• THE PROBLEM:
When the word "cancer" appears in a line of the data below, list that line.

• AVAILABLE DATA:
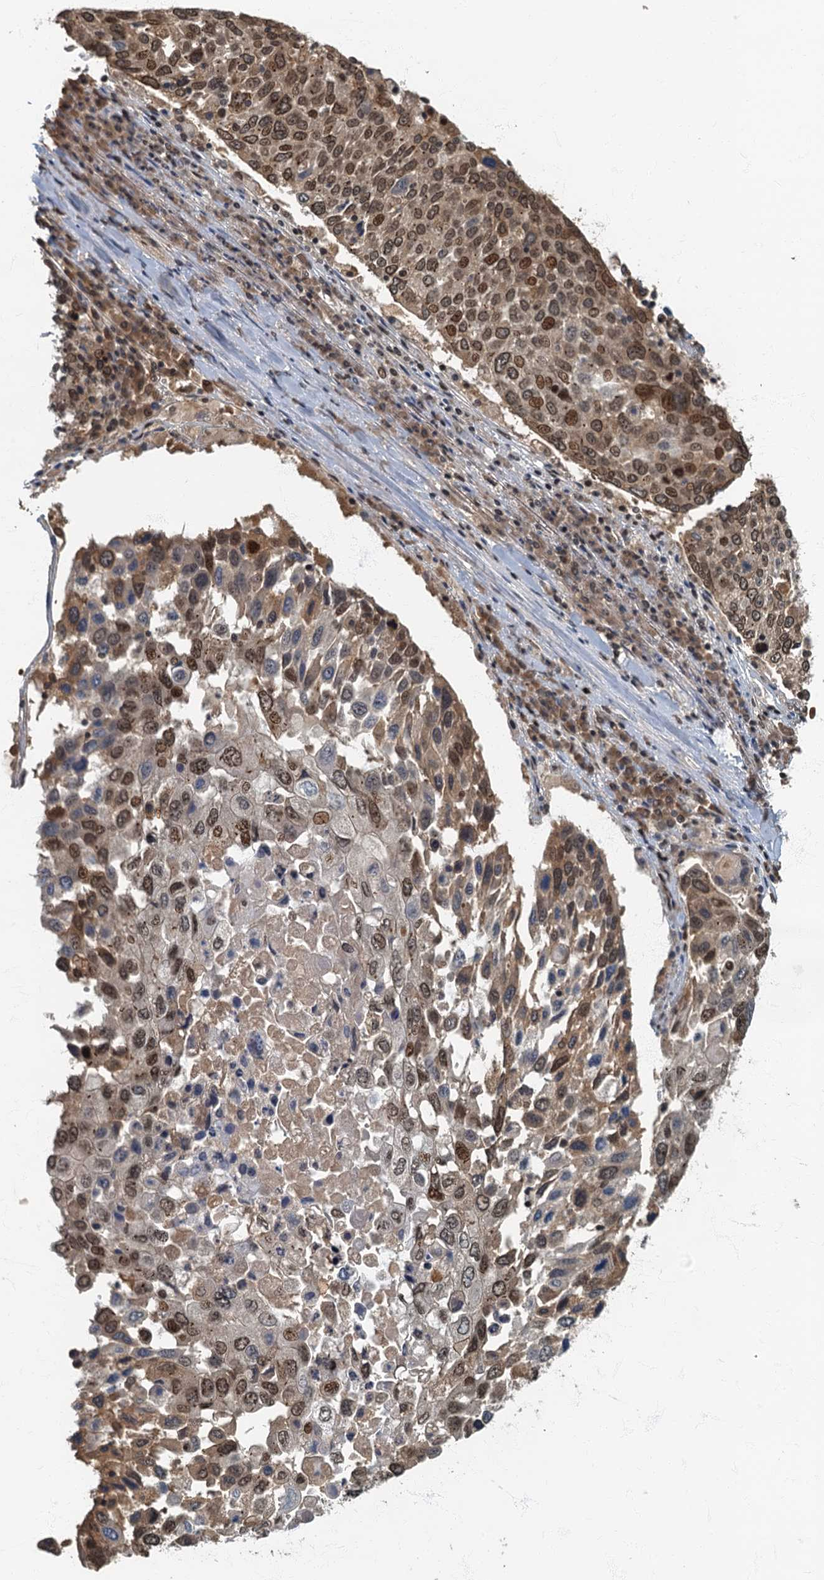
{"staining": {"intensity": "moderate", "quantity": ">75%", "location": "cytoplasmic/membranous,nuclear"}, "tissue": "lung cancer", "cell_type": "Tumor cells", "image_type": "cancer", "snomed": [{"axis": "morphology", "description": "Squamous cell carcinoma, NOS"}, {"axis": "topography", "description": "Lung"}], "caption": "Immunohistochemistry of lung cancer (squamous cell carcinoma) shows medium levels of moderate cytoplasmic/membranous and nuclear expression in approximately >75% of tumor cells. Nuclei are stained in blue.", "gene": "CKAP2L", "patient": {"sex": "male", "age": 65}}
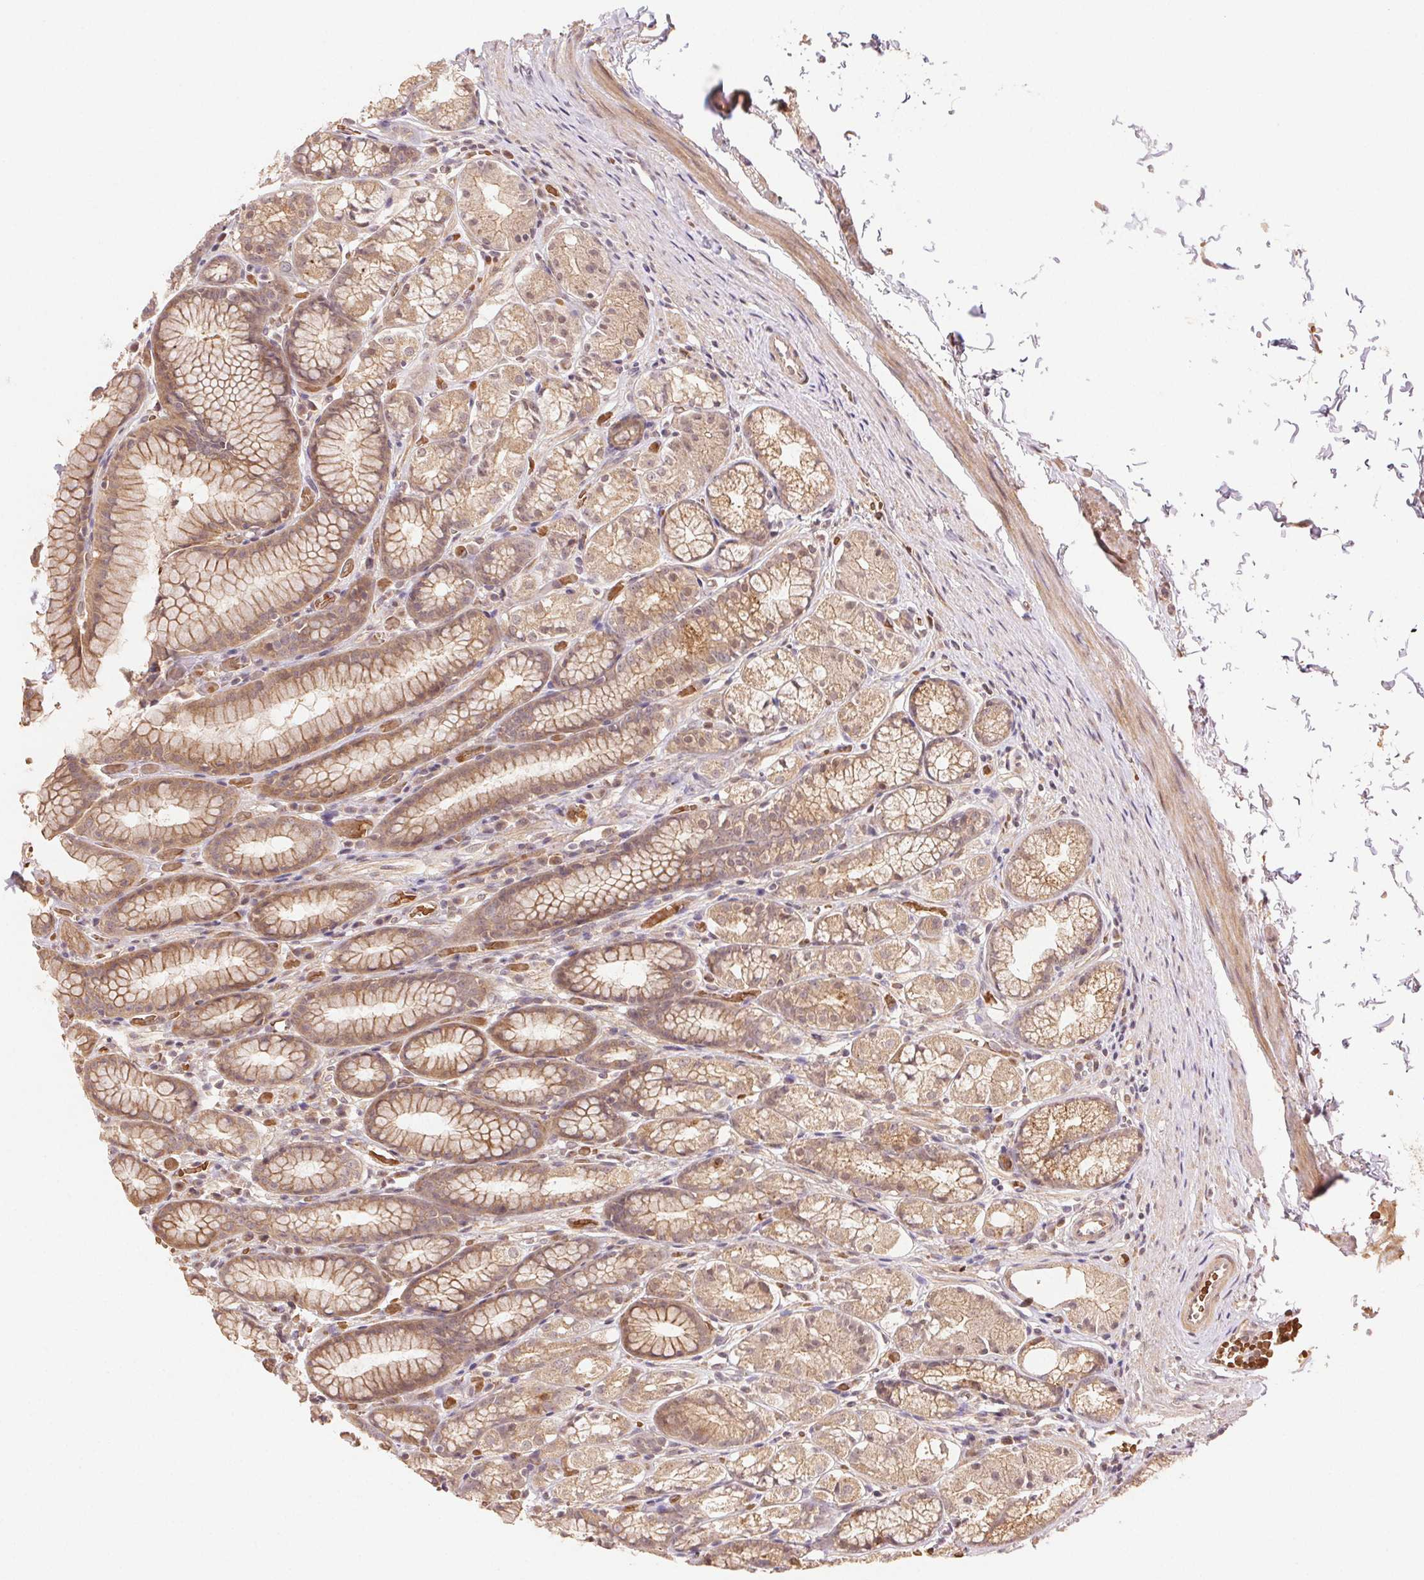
{"staining": {"intensity": "moderate", "quantity": ">75%", "location": "cytoplasmic/membranous"}, "tissue": "stomach", "cell_type": "Glandular cells", "image_type": "normal", "snomed": [{"axis": "morphology", "description": "Normal tissue, NOS"}, {"axis": "topography", "description": "Stomach"}], "caption": "Protein staining of benign stomach reveals moderate cytoplasmic/membranous positivity in approximately >75% of glandular cells.", "gene": "KLHL15", "patient": {"sex": "male", "age": 70}}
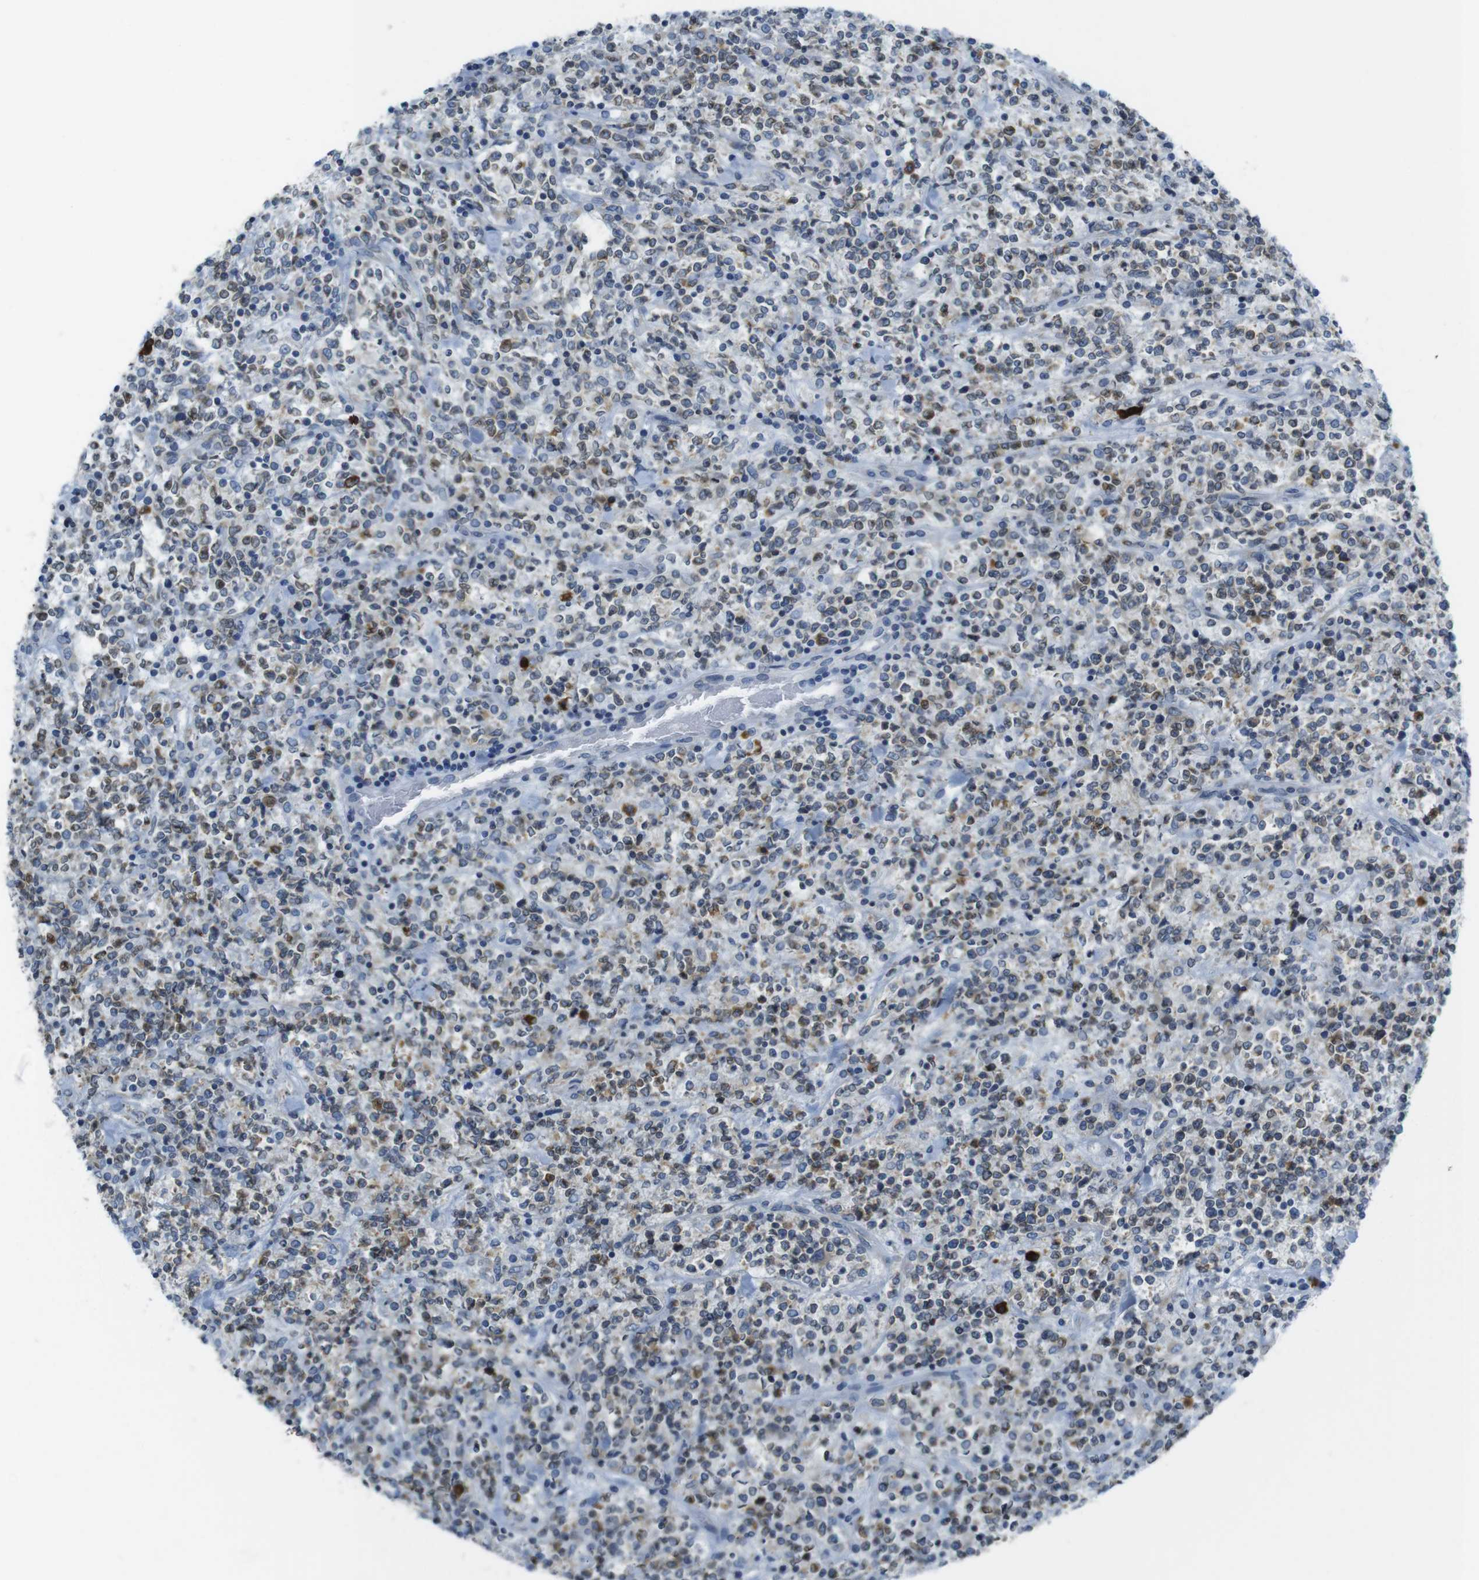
{"staining": {"intensity": "weak", "quantity": "25%-75%", "location": "cytoplasmic/membranous"}, "tissue": "lymphoma", "cell_type": "Tumor cells", "image_type": "cancer", "snomed": [{"axis": "morphology", "description": "Malignant lymphoma, non-Hodgkin's type, High grade"}, {"axis": "topography", "description": "Soft tissue"}], "caption": "Immunohistochemical staining of high-grade malignant lymphoma, non-Hodgkin's type demonstrates low levels of weak cytoplasmic/membranous expression in about 25%-75% of tumor cells. Immunohistochemistry (ihc) stains the protein of interest in brown and the nuclei are stained blue.", "gene": "CLPTM1L", "patient": {"sex": "male", "age": 18}}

• WRITTEN ANSWER:
{"staining": {"intensity": "moderate", "quantity": ">75%", "location": "cytoplasmic/membranous,nuclear"}, "tissue": "lung cancer", "cell_type": "Tumor cells", "image_type": "cancer", "snomed": [{"axis": "morphology", "description": "Squamous cell carcinoma, NOS"}, {"axis": "topography", "description": "Lung"}], "caption": "Immunohistochemistry of lung cancer (squamous cell carcinoma) shows medium levels of moderate cytoplasmic/membranous and nuclear expression in approximately >75% of tumor cells. Nuclei are stained in blue.", "gene": "CKAP2L", "patient": {"sex": "male", "age": 65}}
{"staining": {"intensity": "weak", "quantity": "25%-75%", "location": "cytoplasmic/membranous"}, "tissue": "lymphoma", "cell_type": "Tumor cells", "image_type": "cancer", "snomed": [{"axis": "morphology", "description": "Malignant lymphoma, non-Hodgkin's type, High grade"}, {"axis": "topography", "description": "Soft tissue"}], "caption": "Immunohistochemical staining of high-grade malignant lymphoma, non-Hodgkin's type demonstrates low levels of weak cytoplasmic/membranous expression in about 25%-75% of tumor cells. Immunohistochemistry (ihc) stains the protein of interest in brown and the nuclei are stained blue.", "gene": "CLPTM1L", "patient": {"sex": "male", "age": 18}}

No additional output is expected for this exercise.